Les discussions de Genève sur la Syrie prenaient l'eau de toutes parts mardi, le régime affirmant ne pas avoir de partenaire pour négocier, tandis que l'opposition exigeait de nouveau des mesures immédiates en faveur des civils et accusait la communauté internationale d'être totalement «aveugle» face à la tragédie syrienne.

Alors que l'envoyé spécial de l'ONU Staffan de Mistura avait mis la pression la veille en déclarant officiellement lancées les discussions de Genève, la journée de mardi a offert une image de confusion totale, illustrant l'extrême difficulté de réunir les belligérants et le fossé entre diplomatie et réalité sur le terrain.

La délégation du régime de Damas s'est entretenue mardi matin pendant plus de deux heures avec M. de Mistura, qui avait rencontré la veille l'opposition. Mais à la sortie de l'entretien, l'ambassadeur syrien à l'ONU Bachar al-Jaafari, chef de la délégation, a douché les espoirs d'une entrée rapide dans la négociation.

«Nous sommes encore dans la phase préparatoire des pourparlers indirects. Nous attendons toujours de savoir avec qui nous allons négocier et sur quel ordre du jour», a-t-il ajouté, répétant que la partie adverse n'était «pas sérieuse» et «ne traitait pas les questions comme des politiciens professionnels».

La composition de la délégation du Haut comité des négociations (HCN), qui comprend des politiques et des représentants de groupes armés, est fustigée par Damas et ses alliés, qui considèrent comme «terroristes» certains de ses membres.

Le dilemme de l'opposition

Le régime joue à Genève une partie beaucoup plus confortable que l'opposition, écartelée entre sa volonté de ne pas apparaître comme celle qui ferait dérailler un processus de paix et son refus d'entrer dans une négociation sans amélioration concrète sur le terrain.

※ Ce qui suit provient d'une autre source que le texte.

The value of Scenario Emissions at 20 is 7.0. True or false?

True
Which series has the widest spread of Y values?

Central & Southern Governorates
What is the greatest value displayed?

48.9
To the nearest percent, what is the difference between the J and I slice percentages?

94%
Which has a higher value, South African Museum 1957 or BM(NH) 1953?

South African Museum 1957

Un dilemme dont elle peine à sortir, alors que les bombardements se poursuivent sans relâche et que la situation humanitaire s'aggrave un peu plus chaque jour.

Les représentants du HCN ont d'ailleurs décidé de ne pas se rendre à la deuxième réunion qu'ils devaient avoir mardi après-midi avec M. de Mistura. «Nous avons présenté nos exigences (humanitaires). Il n'y a aucune raison de répéter la même chose», a déclaré une porte-parole,  Farah Atassi, lors d'une conférence de presse improvisée convoquée devant le Palais des Nations.

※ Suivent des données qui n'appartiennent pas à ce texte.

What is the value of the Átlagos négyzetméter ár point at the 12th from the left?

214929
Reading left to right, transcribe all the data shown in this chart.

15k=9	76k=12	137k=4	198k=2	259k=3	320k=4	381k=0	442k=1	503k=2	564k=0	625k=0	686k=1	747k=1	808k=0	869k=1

Sur cette place, dont le sol a été tapissé de photos insoutenables d'enfants syriens tués dans des bombardements ou disparus, les responsables de l'opposition ont accusé les forces du régime et leurs alliés russes de commettre un «nouveau massacre» à Alep (nord) et Homs (centre).

Les forces de Damas avançaient mardi près d'Alep, appuyées par l'aviation russe qui a effectué 270 frappes depuis lundi matin dans le secteur, selon l'Observatoire syrien des droits de l'homme (OSDH).

«Un nouveau massacre est en train de se produire en Syrie et personne ne fait rien, ne dit rien, la communauté internationale est totalement aveugle», a accusé un autre porte-parole, Salem al-Meslet.

«Ce que les forces de Damas et leurs alliés sont en train de nous dire, c'est que le processus politique de Genève ne vaut pas un clou à leurs yeux», a renchéri une responsable de l'opposition, Bassma Kodmani, en réitérant les demandes humanitaires de l'opposition avant d'entrer dans toute négociation: levée des sièges, libération de détenus, et arrêt des bombardements contre les civils.

Frappes russes

Depuis l'intervention de la Russie fin septembre, l'armée du régime a progressé face aux rebelles dans les provinces de Lattaquié (nord-ouest), Alep et Deraa (sud), et a permis de «renverser la situation», comme l'a récemment clamé le chef de la diplomatie russe Serguei Lavrov.

Selon l'OSDH, près de 1400 civils ont été tués dans les frappes russes depuis quatre mois.

M. Lavrov a pourtant estimé mardi matin depuis Abou Dhabi que les pourparlers de Genève marquaient «une étape décisive» pour la Syrie. Il a cependant réitéré que les représentants des groupes armés inclus dans l'opposition ne devaient pas être considérés comme des «négociateurs», mais qu'ils étaient là «à titre personnel». Le HCN a nommé un chef rebelle salafiste, Mohammed Allouche, comme négociateur en chef. Mais pour Damas et ses alliés russe et iranien, tout groupe armé combattant le régime est considéré comme «terroriste».

Les discussions intersyriennes, dont le cadre a été fixé par une résolution de l'ONU en décembre, visent à mettre en place une autorité de transition avant l'organisation d'élections à la mi-2017.

La guerre en Syrie a fait plus de 260 000 morts et poussé des millions de personnes à quitter leur foyer en cinq ans.